Nothing should change. Output the data exactly.

[Supplied entries — start]

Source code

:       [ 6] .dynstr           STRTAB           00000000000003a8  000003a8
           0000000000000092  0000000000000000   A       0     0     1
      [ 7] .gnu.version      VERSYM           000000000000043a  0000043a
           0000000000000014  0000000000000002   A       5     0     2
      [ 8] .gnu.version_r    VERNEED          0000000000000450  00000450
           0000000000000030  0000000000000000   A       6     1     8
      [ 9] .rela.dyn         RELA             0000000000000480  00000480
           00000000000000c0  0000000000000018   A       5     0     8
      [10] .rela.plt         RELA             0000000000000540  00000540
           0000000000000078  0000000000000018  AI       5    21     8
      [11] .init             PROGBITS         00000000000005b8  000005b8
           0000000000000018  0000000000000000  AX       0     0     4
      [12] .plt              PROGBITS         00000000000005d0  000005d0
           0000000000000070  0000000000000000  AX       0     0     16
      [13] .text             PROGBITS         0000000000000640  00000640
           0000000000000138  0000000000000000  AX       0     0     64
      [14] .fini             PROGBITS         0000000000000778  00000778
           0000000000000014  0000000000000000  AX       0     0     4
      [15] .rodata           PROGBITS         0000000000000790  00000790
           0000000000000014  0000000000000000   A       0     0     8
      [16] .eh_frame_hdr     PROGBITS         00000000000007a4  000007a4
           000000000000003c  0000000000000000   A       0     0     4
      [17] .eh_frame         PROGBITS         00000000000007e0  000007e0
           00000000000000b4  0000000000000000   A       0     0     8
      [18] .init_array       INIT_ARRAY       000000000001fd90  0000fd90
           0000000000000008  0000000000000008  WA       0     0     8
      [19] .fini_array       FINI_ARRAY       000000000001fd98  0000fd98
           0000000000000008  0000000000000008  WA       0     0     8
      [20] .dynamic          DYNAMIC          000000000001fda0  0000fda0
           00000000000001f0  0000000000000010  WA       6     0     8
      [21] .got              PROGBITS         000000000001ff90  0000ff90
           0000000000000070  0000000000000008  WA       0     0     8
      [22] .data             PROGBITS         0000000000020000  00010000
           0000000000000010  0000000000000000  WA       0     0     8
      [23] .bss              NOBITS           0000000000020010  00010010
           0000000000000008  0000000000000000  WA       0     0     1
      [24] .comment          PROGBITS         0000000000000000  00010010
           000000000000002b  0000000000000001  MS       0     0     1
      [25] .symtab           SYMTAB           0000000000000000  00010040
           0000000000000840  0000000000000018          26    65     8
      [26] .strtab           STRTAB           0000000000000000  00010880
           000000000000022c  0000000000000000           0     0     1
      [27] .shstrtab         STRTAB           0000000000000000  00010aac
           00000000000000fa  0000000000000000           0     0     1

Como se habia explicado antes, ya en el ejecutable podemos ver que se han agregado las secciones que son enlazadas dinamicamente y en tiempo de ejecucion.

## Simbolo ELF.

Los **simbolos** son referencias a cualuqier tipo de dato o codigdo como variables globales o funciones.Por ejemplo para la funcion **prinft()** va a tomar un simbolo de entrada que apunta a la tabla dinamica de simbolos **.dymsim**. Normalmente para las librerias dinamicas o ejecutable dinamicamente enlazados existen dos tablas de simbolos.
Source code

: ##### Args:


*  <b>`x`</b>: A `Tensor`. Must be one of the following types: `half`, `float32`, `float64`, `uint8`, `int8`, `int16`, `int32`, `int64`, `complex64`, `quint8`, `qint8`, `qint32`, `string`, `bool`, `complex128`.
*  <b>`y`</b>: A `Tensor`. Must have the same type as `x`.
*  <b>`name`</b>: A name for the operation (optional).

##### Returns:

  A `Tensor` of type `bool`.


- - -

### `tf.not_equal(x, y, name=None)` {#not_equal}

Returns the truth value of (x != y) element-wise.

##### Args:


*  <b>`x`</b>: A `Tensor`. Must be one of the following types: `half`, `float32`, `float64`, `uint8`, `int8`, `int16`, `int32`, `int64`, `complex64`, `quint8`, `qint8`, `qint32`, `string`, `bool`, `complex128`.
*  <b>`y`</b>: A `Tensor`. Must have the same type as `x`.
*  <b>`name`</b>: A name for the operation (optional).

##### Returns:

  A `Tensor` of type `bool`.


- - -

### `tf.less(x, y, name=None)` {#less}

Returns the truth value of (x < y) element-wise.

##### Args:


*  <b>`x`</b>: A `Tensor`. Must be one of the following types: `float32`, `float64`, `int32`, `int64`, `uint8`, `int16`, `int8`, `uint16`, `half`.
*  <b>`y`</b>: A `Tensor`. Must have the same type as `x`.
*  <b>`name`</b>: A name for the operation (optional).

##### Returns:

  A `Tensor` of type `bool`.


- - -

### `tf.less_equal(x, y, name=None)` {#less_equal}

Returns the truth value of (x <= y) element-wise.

[Supplied entries — finish]

_Finished exercise:_
Source code

:       [ 6] .dynstr           STRTAB           00000000000003a8  000003a8
           0000000000000092  0000000000000000   A       0     0     1
      [ 7] .gnu.version      VERSYM           000000000000043a  0000043a
           0000000000000014  0000000000000002   A       5     0     2
      [ 8] .gnu.version_r    VERNEED          0000000000000450  00000450
           0000000000000030  0000000000000000   A       6     1     8
      [ 9] .rela.dyn         RELA             0000000000000480  00000480
           00000000000000c0  0000000000000018   A       5     0     8
      [10] .rela.plt         RELA             0000000000000540  00000540
           0000000000000078  0000000000000018  AI       5    21     8
      [11] .init             PROGBITS         00000000000005b8  000005b8
           0000000000000018  0000000000000000  AX       0     0     4
      [12] .plt              PROGBITS         00000000000005d0  000005d0
           0000000000000070  0000000000000000  AX       0     0     16
      [13] .text             PROGBITS         0000000000000640  00000640
           0000000000000138  0000000000000000  AX       0     0     64
      [14] .fini             PROGBITS         0000000000000778  00000778
           0000000000000014  0000000000000000  AX       0     0     4
      [15] .rodata           PROGBITS         0000000000000790  00000790
           0000000000000014  0000000000000000   A       0     0     8
      [16] .eh_frame_hdr     PROGBITS         00000000000007a4  000007a4
           000000000000003c  0000000000000000   A       0     0     4
      [17] .eh_frame         PROGBITS         00000000000007e0  000007e0
           00000000000000b4  0000000000000000   A       0     0     8
      [18] .init_array       INIT_ARRAY       000000000001fd90  0000fd90
           0000000000000008  0000000000000008  WA       0     0     8
      [19] .fini_array       FINI_ARRAY       000000000001fd98  0000fd98
           0000000000000008  0000000000000008  WA       0     0     8
      [20] .dynamic          DYNAMIC          000000000001fda0  0000fda0
           00000000000001f0  0000000000000010  WA       6     0     8
      [21] .got              PROGBITS         000000000001ff90  0000ff90
           0000000000000070  0000000000000008  WA       0     0     8
      [22] .data             PROGBITS         0000000000020000  00010000
           0000000000000010  0000000000000000  WA       0     0     8
      [23] .bss              NOBITS           0000000000020010  00010010
           0000000000000008  0000000000000000  WA       0     0     1
      [24] .comment          PROGBITS         0000000000000000  00010010
           000000000000002b  0000000000000001  MS       0     0     1
      [25] .symtab           SYMTAB           0000000000000000  00010040
           0000000000000840  0000000000000018          26    65     8
      [26] .strtab           STRTAB           0000000000000000  00010880
           000000000000022c  0000000000000000           0     0     1
      [27] .shstrtab         STRTAB           0000000000000000  00010aac
           00000000000000fa  0000000000000000           0     0     1

Como se habia explicado antes, ya en el ejecutable podemos ver que se han agregado las secciones que son enlazadas dinamicamente y en tiempo de ejecucion.

## Simbolo ELF.

Los **simbolos** son referencias a cualuqier tipo de dato o codigdo como variables globales o funciones.Por ejemplo para la funcion **prinft()** va a tomar un simbolo de entrada que apunta a la tabla dinamica de simbolos **.dymsim**. Normalmente para las librerias dinamicas o ejecutable dinamicamente enlazados existen dos tablas de simbolos.
Source code

: ##### Args:


*  <b>`x`</b>: A `Tensor`. Must be one of the following types: `half`, `float32`, `float64`, `uint8`, `int8`, `int16`, `int32`, `int64`, `complex64`, `quint8`, `qint8`, `qint32`, `string`, `bool`, `complex128`.
*  <b>`y`</b>: A `Tensor`. Must have the same type as `x`.
*  <b>`name`</b>: A name for the operation (optional).

##### Returns:

  A `Tensor` of type `bool`.


- - -

### `tf.not_equal(x, y, name=None)` {#not_equal}

Returns the truth value of (x != y) element-wise.

##### Args:


*  <b>`x`</b>: A `Tensor`. Must be one of the following types: `half`, `float32`, `float64`, `uint8`, `int8`, `int16`, `int32`, `int64`, `complex64`, `quint8`, `qint8`, `qint32`, `string`, `bool`, `complex128`.
*  <b>`y`</b>: A `Tensor`. Must have the same type as `x`.
*  <b>`name`</b>: A name for the operation (optional).

##### Returns:

  A `Tensor` of type `bool`.


- - -

### `tf.less(x, y, name=None)` {#less}

Returns the truth value of (x < y) element-wise.

##### Args:


*  <b>`x`</b>: A `Tensor`. Must be one of the following types: `float32`, `float64`, `int32`, `int64`, `uint8`, `int16`, `int8`, `uint16`, `half`.
*  <b>`y`</b>: A `Tensor`. Must have the same type as `x`.
*  <b>`name`</b>: A name for the operation (optional).

##### Returns:

  A `Tensor` of type `bool`.


- - -

### `tf.less_equal(x, y, name=None)` {#less_equal}

Returns the truth value of (x <= y) element-wise.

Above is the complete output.